たとえば、上記、最高裁判決は、実質的に個人事業ともいえる株式会社Aを賃貸人とする契約につき、賃借人Bが、その代表者個人Cと不動産の明渡にかかる和解をしたのに、後になって当該会社Aがその和解の効力は会社Aには及ばない、と主張した事案です。

この場合、公平の観点から、代表者Cを信じたBを保護すべき要請が強く働きます。
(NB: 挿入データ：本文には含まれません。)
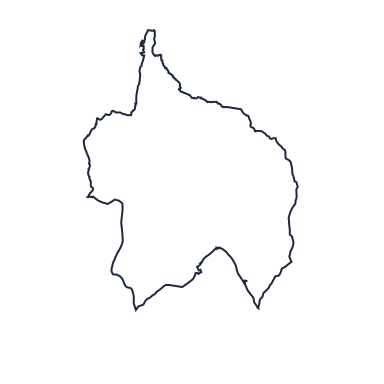 Bello, Antioquia, Colombia (Robinson projection), rotated 205°
{"feature_id": "7082276B79272217078231", "entity_name": "Bello", "entity_type": "district", "adm_level": 2, "iso_a3": "COL", "parent_name": "Colombia", "parent_adm1": "Antioquia", "projection": "robinson", "projection_center": [-75.562, 6.361], "detail": "fine", "context": "isolated", "style": "outline", "palette": "slate", "viewbox_px": 384, "rotation_deg": 205, "n_neighbors": 0, "source": "geoboundaries", "source_scale": "gbopen_adm2", "svg_char_len": 6070}
<svg xmlns="http://www.w3.org/2000/svg" viewBox="0 0 384 384"><g transform="rotate(205 192 192)"><path d="M82.7,114.6L83.3,115.7L83.6,118.5L84.8,122.4L84.8,124.2L83.9,126.9L84.4,129.6L84.4,131.0L82.9,134.6L81.9,137.8L82.0,140.4L81.3,142.6L80.9,149.8L80.6,151.1L78.7,152.3L78.0,153.2L77.8,153.9L77.6,156.9L78.2,160.2L78.1,160.5L75.9,163.7L73.8,168.1L72.3,170.7L75.7,173.7L76.6,174.9L76.8,176.9L77.3,178.2L77.6,179.7L77.5,183.8L77.8,186.3L78.8,189.1L79.5,190.3L80.5,191.3L82.4,193.7L83.1,194.2L84.8,194.5L85.5,195.0L87.1,198.6L90.1,203.4L92.3,207.6L93.0,208.5L93.5,209.6L94.3,214.4L94.4,216.5L94.3,220.5L93.5,224.3L93.5,225.6L94.4,227.5L94.6,229.8L95.2,232.0L98.5,238.3L98.4,241.0L98.5,241.6L101.6,245.0L103.5,245.0L105.8,248.1L108.9,251.2L111.3,255.8L115.3,260.9L117.3,261.8L121.2,262.0L122.4,263.8L124.1,267.5L125.3,269.1L126.8,269.6L128.6,269.8L129.4,270.6L134.4,272.2L137.3,274.0L138.9,276.1L140.2,275.7L142.3,273.8L143.4,273.4L144.1,273.6L145.7,274.8L147.9,274.7L150.3,275.8L154.0,276.5L155.8,276.2L158.5,275.0L160.2,273.7L160.7,273.7L161.4,274.8L162.9,275.8L164.0,276.0L165.9,275.8L166.8,276.3L167.3,277.3L167.3,278.5L167.7,279.2L169.6,281.5L171.0,282.5L173.0,284.7L174.0,284.8L174.6,284.4L178.1,284.9L181.3,286.7L182.5,287.7L195.4,284.1L196.7,283.6L198.4,282.6L199.4,282.5L199.4,282.2L201.0,282.1L202.2,282.8L202.6,283.3L204.1,283.6L204.7,283.4L205.3,283.6L205.8,283.3L206.3,283.5L206.4,283.3L207.0,283.8L208.0,284.1L211.4,282.3L211.6,282.1L212.0,282.1L212.6,281.4L213.7,281.3L214.4,280.9L215.0,280.9L216.0,280.0L216.9,280.4L217.2,280.3L217.5,280.6L219.8,281.0L220.6,280.7L221.7,281.1L222.5,281.0L223.2,280.6L223.9,281.4L224.8,280.8L226.3,280.7L226.8,280.4L227.2,279.3L227.9,278.5L228.6,278.2L229.4,278.4L229.6,278.0L230.3,277.5L231.1,277.6L232.1,277.3L235.1,278.9L235.9,278.6L237.7,278.8L239.3,278.5L240.2,278.8L241.1,278.4L243.0,278.7L243.9,278.2L244.5,278.3L246.2,279.1L246.2,279.3L246.5,279.3L246.4,279.5L246.9,279.5L247.3,279.9L246.2,281.7L247.9,282.8L247.8,283.6L248.0,284.1L249.4,285.5L252.4,286.7L253.6,286.7L254.4,287.4L255.9,287.4L256.4,288.2L257.8,288.1L258.7,289.5L260.0,289.4L260.3,289.8L260.8,289.7L261.6,290.2L263.4,289.8L263.8,290.2L263.9,290.8L265.0,292.0L266.5,292.3L266.7,292.7L267.3,292.9L267.4,293.5L267.8,293.5L268.3,293.0L268.9,293.0L269.4,293.8L271.0,294.5L272.1,295.4L272.2,296.0L273.3,296.5L274.1,298.3L274.9,298.8L275.1,298.3L275.3,298.3L276.2,300.0L276.9,300.6L277.2,302.1L277.8,302.9L278.5,303.1L279.2,302.8L279.2,302.4L280.0,301.9L280.3,301.2L280.6,301.3L281.8,301.0L281.9,300.7L282.3,300.7L282.6,300.5L282.7,299.9L283.5,299.7L284.5,300.3L284.9,300.3L285.5,301.0L286.4,301.4L287.2,302.4L288.9,306.7L288.3,310.7L288.4,311.3L290.9,314.6L291.3,315.7L291.5,317.8L292.7,319.7L293.5,321.6L294.3,322.4L294.8,322.6L295.2,321.8L295.9,321.4L300.2,320.2L300.4,313.9L299.2,310.2L298.8,307.7L298.5,307.1L298.7,306.8L299.1,307.1L299.2,307.3L299.1,307.7L299.8,308.2L300.2,308.0L301.0,308.2L301.3,305.1L301.0,304.9L300.7,303.6L300.5,304.2L299.6,304.8L299.3,305.4L298.9,303.2L297.6,304.0L296.2,301.2L296.6,300.4L295.6,299.1L295.0,298.9L294.9,298.4L294.6,298.3L296.0,296.9L296.1,296.4L296.8,296.6L297.3,296.2L295.2,294.9L294.7,295.0L294.0,294.9L293.3,295.6L293.0,295.6L292.1,291.1L291.7,287.1L291.1,285.1L291.2,284.4L291.7,283.2L290.9,280.0L290.2,278.5L289.2,277.7L287.8,274.5L287.2,272.4L286.4,270.7L286.0,268.6L285.5,268.0L285.7,264.9L284.7,262.0L284.4,260.1L283.1,255.8L281.0,250.8L279.8,248.8L280.7,248.2L280.3,247.8L280.2,247.1L279.7,246.7L279.7,245.1L278.9,243.3L279.0,242.2L279.7,241.4L279.6,240.7L280.0,240.5L280.0,239.6L280.5,238.8L280.2,237.1L279.8,236.5L279.7,235.9L282.5,234.6L287.6,233.6L290.9,233.7L293.8,232.2L294.9,232.0L297.9,232.2L298.2,232.0L298.7,231.6L298.9,231.1L298.5,229.8L298.7,228.8L299.3,227.2L300.1,226.4L301.3,226.2L302.4,226.3L303.0,226.0L304.5,220.6L305.0,219.3L306.0,218.6L308.7,218.9L309.1,218.7L308.2,215.2L307.4,213.5L307.3,213.0L307.8,212.9L307.4,211.4L307.2,209.5L307.6,208.2L308.3,207.8L309.2,206.3L309.4,202.8L309.2,201.6L309.3,201.1L309.6,199.3L310.4,199.3L310.5,198.9L310.4,198.3L310.6,198.0L310.7,196.7L311.2,195.9L311.3,194.8L311.7,194.2L311.7,192.4L309.2,188.5L307.1,185.8L304.8,184.0L304.2,183.0L302.9,182.2L301.8,180.9L300.5,180.0L298.1,177.1L297.7,176.2L297.6,175.1L297.3,174.1L296.2,173.7L295.4,171.8L295.2,170.3L295.6,169.2L294.6,168.0L294.7,166.4L294.2,165.3L293.0,163.6L292.2,162.8L291.2,162.5L290.9,161.0L288.3,158.9L287.8,158.2L287.0,156.0L285.9,154.2L283.8,153.9L283.0,153.1L282.7,151.9L283.0,150.1L284.0,148.1L284.2,143.9L284.5,143.3L284.1,143.3L283.0,144.7L281.4,144.7L280.5,145.5L279.9,145.3L279.4,146.0L273.9,144.6L269.0,144.7L263.4,145.5L260.6,149.4L258.8,152.5L254.4,153.3L250.4,152.3L249.1,150.2L247.2,146.0L243.4,134.7L237.8,125.3L234.3,118.9L233.6,116.7L233.4,114.5L233.3,110.9L233.6,107.4L233.9,104.9L233.6,94.2L232.4,88.4L231.5,86.2L229.1,84.1L227.2,84.4L225.8,85.3L222.3,85.3L220.5,84.8L218.1,83.6L214.1,79.8L212.3,78.5L211.1,78.3L209.4,78.4L208.0,78.9L206.1,78.8L204.4,77.4L202.5,75.3L200.2,72.0L197.8,66.5L193.0,61.4L192.4,65.1L191.9,66.1L188.9,68.8L188.5,69.5L188.2,73.9L187.6,75.8L185.4,78.6L183.9,82.1L182.7,83.4L181.8,86.6L179.9,89.9L177.3,95.7L176.5,96.6L175.6,97.1L173.4,98.1L160.9,101.7L160.1,102.6L157.1,108.0L154.6,112.8L154.2,114.1L154.1,118.0L154.5,119.4L154.4,120.3L153.6,120.6L152.9,120.6L152.6,120.9L152.1,120.9L151.6,120.5L149.8,123.3L151.4,125.0L151.7,124.5L152.8,123.7L154.6,125.7L155.7,126.1L155.5,126.8L154.2,128.7L153.9,129.7L153.7,131.3L154.3,131.2L153.3,133.6L153.3,135.4L152.9,137.1L151.6,140.1L150.7,141.4L149.2,144.4L147.9,147.4L147.5,149.2L146.8,150.1L146.1,150.2L145.9,151.1L146.3,151.8L144.9,151.7L145.0,152.3L144.5,152.5L144.2,152.3L144.0,152.9L143.9,152.9L143.9,153.2L140.2,153.2L135.0,152.0L133.9,151.1L128.3,148.9L122.8,145.2L120.6,143.2L117.9,139.5L115.7,137.5L108.1,132.8L107.1,133.8L106.7,133.4L105.4,134.5L105.1,134.5L105.0,134.3L107.4,132.3L106.3,131.4L105.5,131.7L104.9,130.9L105.1,130.8L100.0,126.4L97.6,125.2L95.8,124.0L94.3,123.5L91.6,122.0L89.0,118.3L85.7,116.4L83.3,114.7L82.7,114.6Z" fill="none" stroke="#1e293b" stroke-width="2"/></g></svg>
そうでなければBの保護に欠けますよね。

結局、この事案では、法人格が否認され、代表者個人と行った和解が法人にも及ぶと判断されました。

法人格の濫用の事例

法人格の濫用事例というのは、たとえば、法律の適用や債務の弁済を免れるために法人格を濫用するような場合を言います。

たとえば、親会社Aが、不動産を明け渡す義務を負う場合に、不動産の明け渡しを逃れる目的のためだけに、子会社Bを設立して、不動産に係る権利を譲渡し、または占有をさせる等がその例です。

この場合、法人格否認の法理が適用されると、AないしBは、互いに別の法人格であることを主張できなくなります。

これに類する事案として最高裁昭和48年10月28日があります。

このケースは、不動産の明け渡しなどの債務を免れる目的で、新会社を設立して、旧会社の営業財産等を新会社に流用していたという事例です。

最高裁は、当該事例において、新会社は、信義則上、旧会社が別人格であることは主張できない旨の判断を示しています。

実際上の要件に関する私見

要件として類型化されるのは、上記の二つです。ただ、私見ではありますが、実際上の判断に際して、形式的な当てはめがなされることは少ないように思われます。

現実的には、法人格を否認するまでに必要性の有無・強弱、法人格形骸化・濫用の程度、支配者の主観等を総合的に考慮して、法人格の否認の可否(相当性)を判断しているように思われます。

法人格否認の法理は、法人制度の根幹にかかわる法理論ですし、その根拠も信義則ですから、その事件・紛争における法人格否認の必要性や許容性に応じた相当性判断が重要と考えられます。